McConaughey o broni i policji
Zapytany, co myśli o haśle "defound the police" (z ang. obciąć wydatki na policję), McConaughey odparł: - Myślę, że powinno się zmienić ten slogan, bo słowo "defound" nie brzmi, jakby te pieniądze miały zostać przeznaczone na inne obszary w zakresie szkolenia policjantów. Jak podkreślił, "społeczeństwo i policja muszą się zjednoczyć". - Społeczeństwo musi jasno powiedzieć: To uważamy za niewłaściwe. To uznajemy za niesprawiedliwe jako osoby czarnoskóre, "kolorowe", czy jakiekolwiek inne. Na tym polega nasz problem z gliniarzami - tłumaczył. Wyznał, że w życiu zawsze stara się znaleźć kompromis i złoty środek, co widać wyraźnie w jego poglądach politycznych.

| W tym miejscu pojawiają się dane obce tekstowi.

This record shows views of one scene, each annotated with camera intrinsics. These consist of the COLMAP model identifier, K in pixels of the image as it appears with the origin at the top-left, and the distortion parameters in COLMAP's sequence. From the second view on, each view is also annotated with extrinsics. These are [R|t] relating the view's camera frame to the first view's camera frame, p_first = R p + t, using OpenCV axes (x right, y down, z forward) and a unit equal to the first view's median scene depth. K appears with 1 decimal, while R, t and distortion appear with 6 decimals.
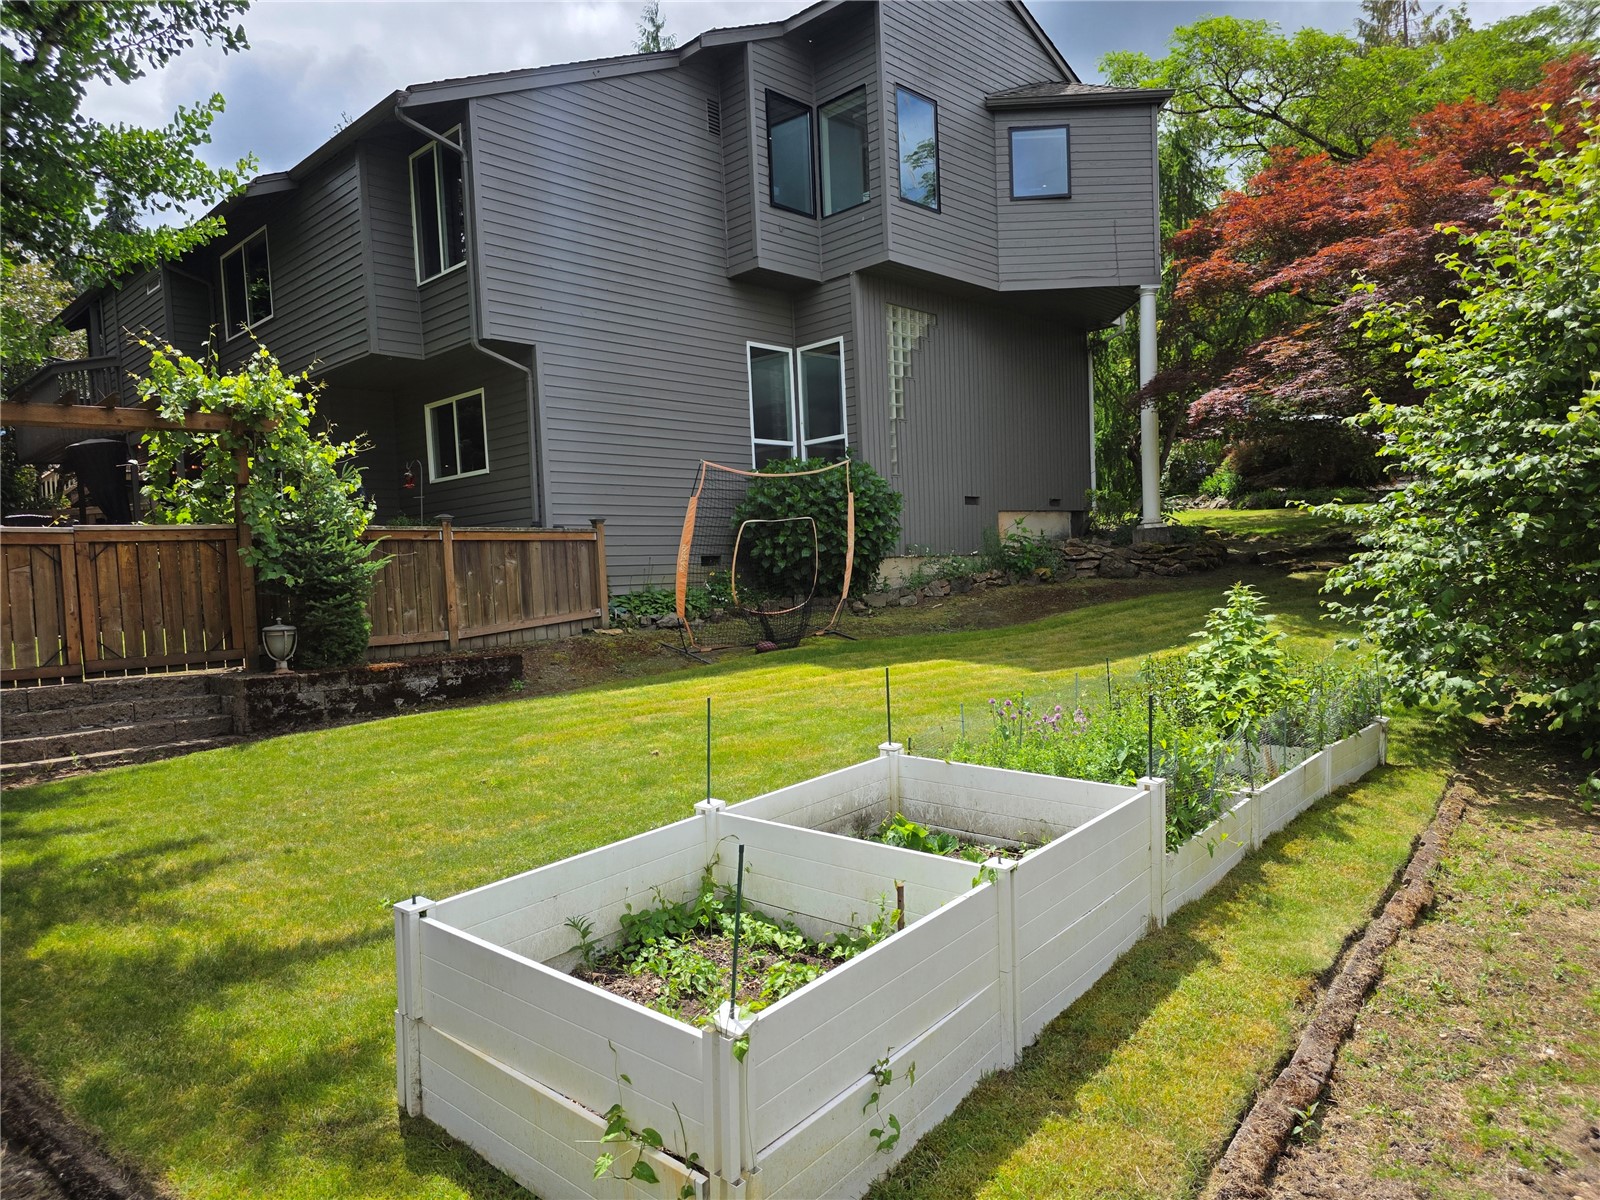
lens RADIAL K [[1034.5, 0, 800.0], [0, 1034.5, 600.0], [0, 0, 1]] dist [0.070042, -0.077783]
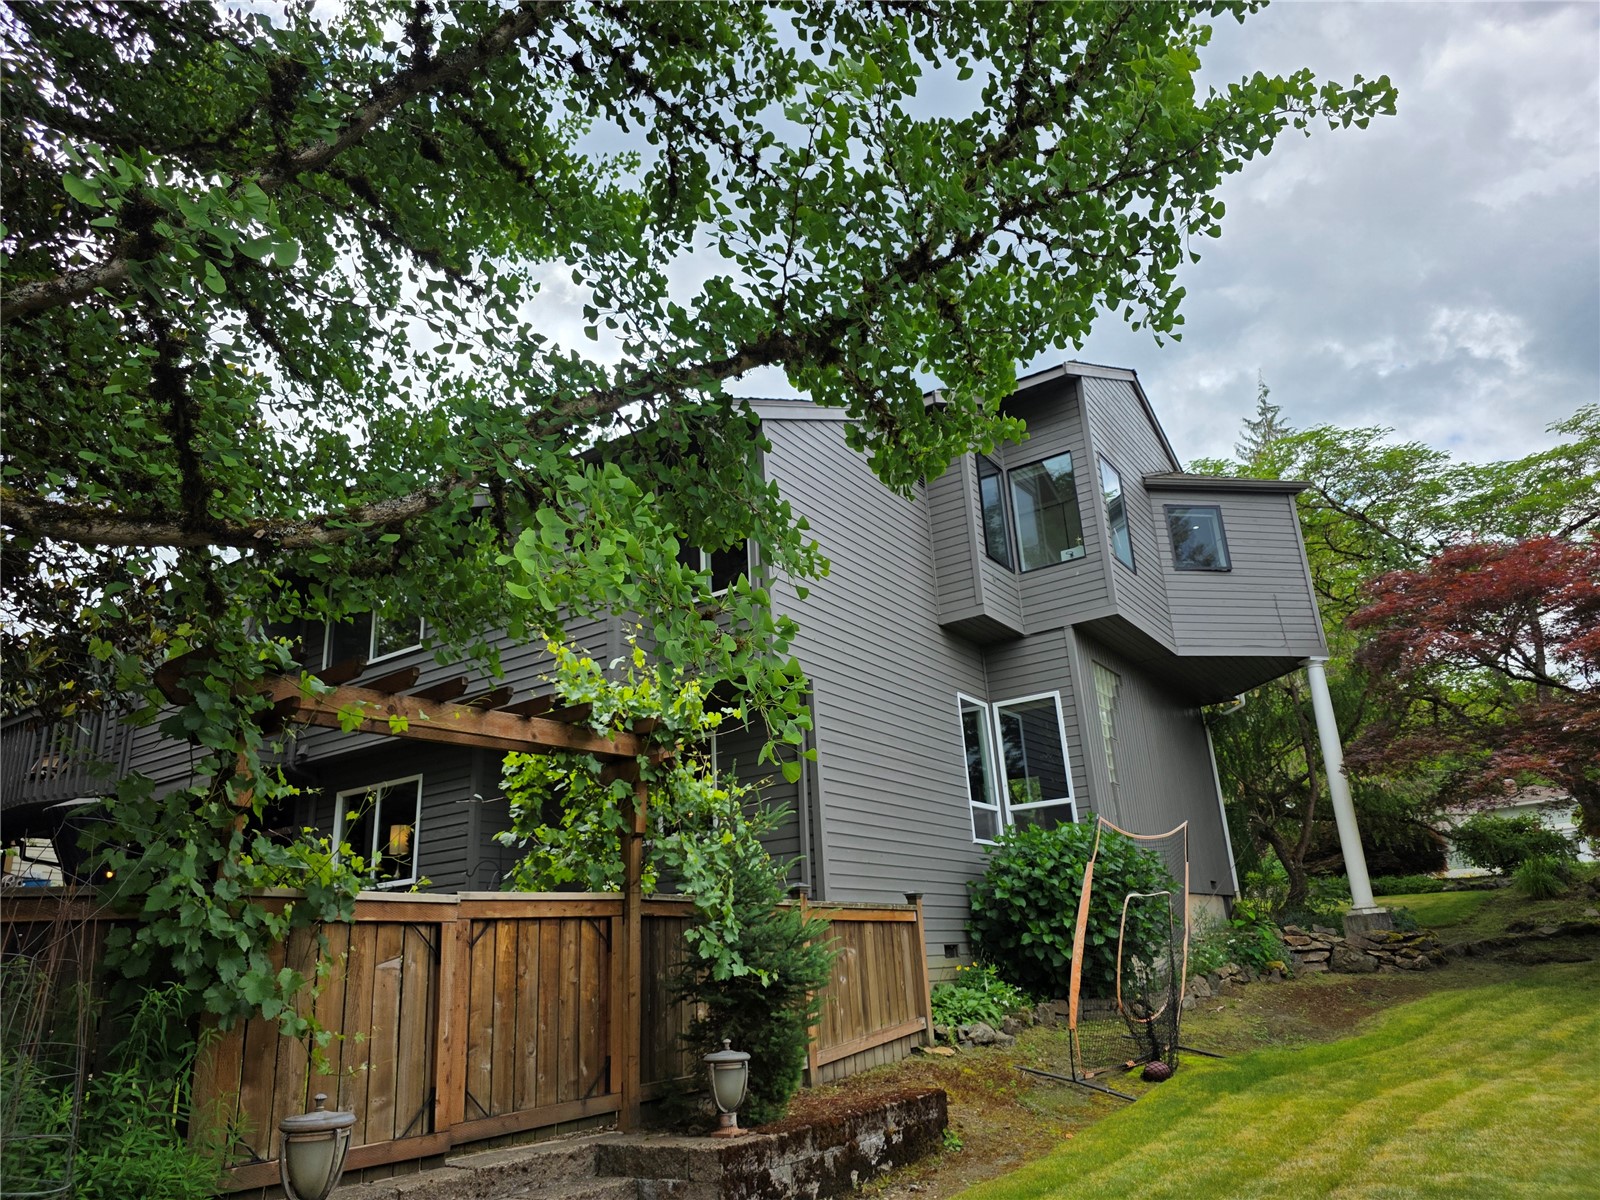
lens RADIAL K [[1034.5, 0, 800.0], [0, 1034.5, 600.0], [0, 0, 1]] dist [0.070042, -0.077783]
pose [[0.984252, 0.050472, 0.169414, -0.425650], [0.014337, 0.932424, -0.361081, -0.001755], [-0.176190, 0.357823, 0.917017, 0.214704]]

"Guardian" przywołuje także wypowiedzi aktora na temat "epidemii" przemocy z użyciem broni w 2018 roku. Od kuli zginęło wówczas w USA blisko 40 tysięcy ludzi. Dziennik zwraca uwagę, że McConaughey przyjął w tej kwestii inne stanowisko niż większość jego bardziej progresywnych kolegów z branży. Wyrażał wówczas obawy, że Marsz dla Życia, zorganizowany po strzelaninie w szkole w Parkland zostanie wykorzystany i zdominowany przez ruch przeciwko powszechnemu dostępowi do broni. Podkreślał, że był to marsz na rzecz "prawowitego, sprawiedliwego i odpowiedzialnego posiadania broni, ale przeciwko karabinkom szturmowym i magazynkom o dużej pojemności", który wzywał także do "przestrzegania przepisów".
Kampania na rzecz noszenia masek
Jak przypomina "Guardian", na początku pandemii COVID-19 aktor wziął udział w kampanii promującej noszenie masek ochronnych i przeprowadził wywiad z dr Anthonym Faucim, który był transmitowany na Instagramie. Później w wywiadzie dla magazynu "Men's Journal" ubolewał nad upolitycznianiem pandemii przez obie strony sceny politycznej. - Okazało się, że nie ma żadnego planu. Nasi przywódcy stale się szamotali - stwierdził.
W tym samym wywiadzie mówił, że hasłem jego hipotetycznej kampanii wyborczej byłoby nie hasło "Uczyńmy Amerykę znowu w porządku, w porządku w porządku" (nawiązanie do jego słynnej kwestii "alright, alright, alright..." z filmu "Dazed and Confused"), jak sugerowali żartobliwie jego fani, ale "Spotkajmy się po środku".
Jak pisze "Guardian", bez względu na jego poglądy polityczne wątpliwości nie podlega jego miłość do rodzinnego stanu Samotnej Gwiazdy, która przejawia się w licznym projektach filantropijnych jego fundacji Just Keep Livin'.
Gwiazda Hollywood i niedoszły prawnik
McConaughey zaistniał na wielkim ekranie za sprawą roli w głośnym "Czasie zabijania" Joela Schumachera (1996), gdzie zagrał adwokata (odebrał wtedy MTV Movie Award za przełomowy występ). Zanim podbił Hollywood, to właśnie z prawem wiązał swoją przyszłość. Przez trzy lata studiował prawo, nim zamienił je na wydział filmowy. W 2014 roku otrzymał Oskara za pierwszoplanową rolę w filmie "Witaj w klubie".